Der Schrei kam von einem der beiden kleinen Mädchen, die Cooper auf seinem Weg ins Büro gesehen hatte. Ashton Main und ihre Schwester Brett hatten eine halbe Stunde vor Ankunft des Schiffs ihre Leseunterrichtsstunde beendet. Ihr Hauslehrer, ein Deutscher aus Charleston, Herr Nagel, hatte ein Vormittagsnickerchen gemacht; er freute sich über die Wißbegier des jüngeren Mädchens, ärgerte sich jedoch über die Unverschämtheit der Älteren, die alles Intellektuelle langweilig fand.
Beide waren unmißverständlich Mains, und doch waren sie sehr verschieden. Nur die eine fiel Besuchern auf – Ashton; sie war fast acht und beinahe schon schön. Sie hatte viel dunkleres Haar, als es in der Familie üblich war. Je nach Licht sah es schwarz aus. Wenn sie wütend war, glichen ihre Augen genau denjenigen ihres Vaters.
Brett war zwei Jahre jünger, nicht häßlich, aber weniger perfekt als ihre Schwester. Sie würde hochgewachsen und schlank werden wie Tillet und ihre Brüder; sie und Ashton waren beinahe schon gleich groß. Es war ein Erbe, das sich als Nachteil erweisen würde, wenn es darum ging, Verehrer zu finden, wie Ashton oft betonte.

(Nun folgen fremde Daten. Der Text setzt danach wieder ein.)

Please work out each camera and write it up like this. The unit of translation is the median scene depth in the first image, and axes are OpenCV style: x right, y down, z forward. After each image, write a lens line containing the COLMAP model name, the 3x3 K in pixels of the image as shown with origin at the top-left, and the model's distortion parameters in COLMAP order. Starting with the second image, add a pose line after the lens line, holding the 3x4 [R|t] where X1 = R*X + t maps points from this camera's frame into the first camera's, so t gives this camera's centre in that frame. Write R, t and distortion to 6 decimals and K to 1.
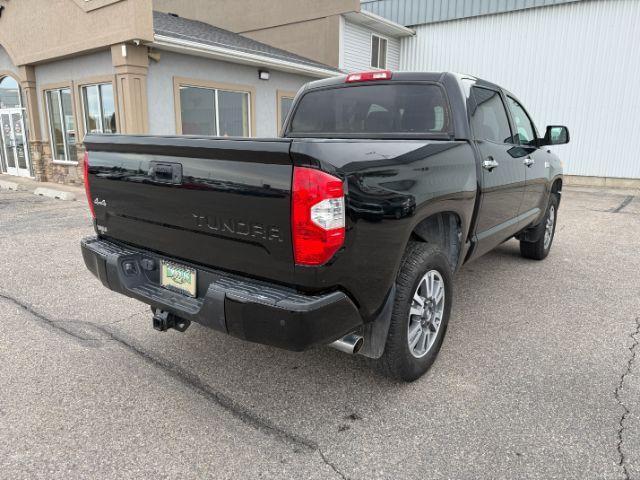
lens RADIAL K [[457.8, 0, 320.7], [0, 457.8, 241.8], [0, 0, 1]] dist [0.008522, -0.020470]
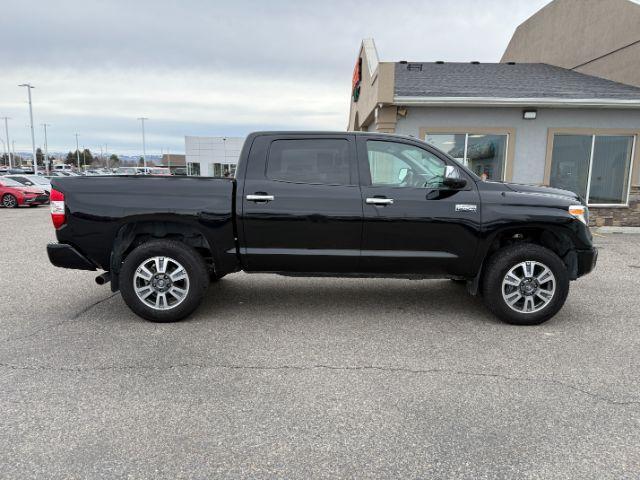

Nach ihrem Unterricht hatten die Mädchen einen Spaziergang am Flußufer gemacht. Brett hatte auf einem Ast im Gehölz, hinter dem letzten Feld, auf dem sich die grünen Keimlinge der Märzsaat stolz erhoben, ein leeres Vogelnest mit einem kleinen, blassen Ei gefunden.
»Ashton, komm, sieh dir das an!« Ashton kam leichtfüßig angesprungen, fast etwas stolz. Jung wie sie war, waren ihr ihre körperlichen Vorzüge im Vergleich zu denjenigen ihrer Schwester wohl bewußt. Sie zeigte sich überlegen, als sie auf das Ei blickte.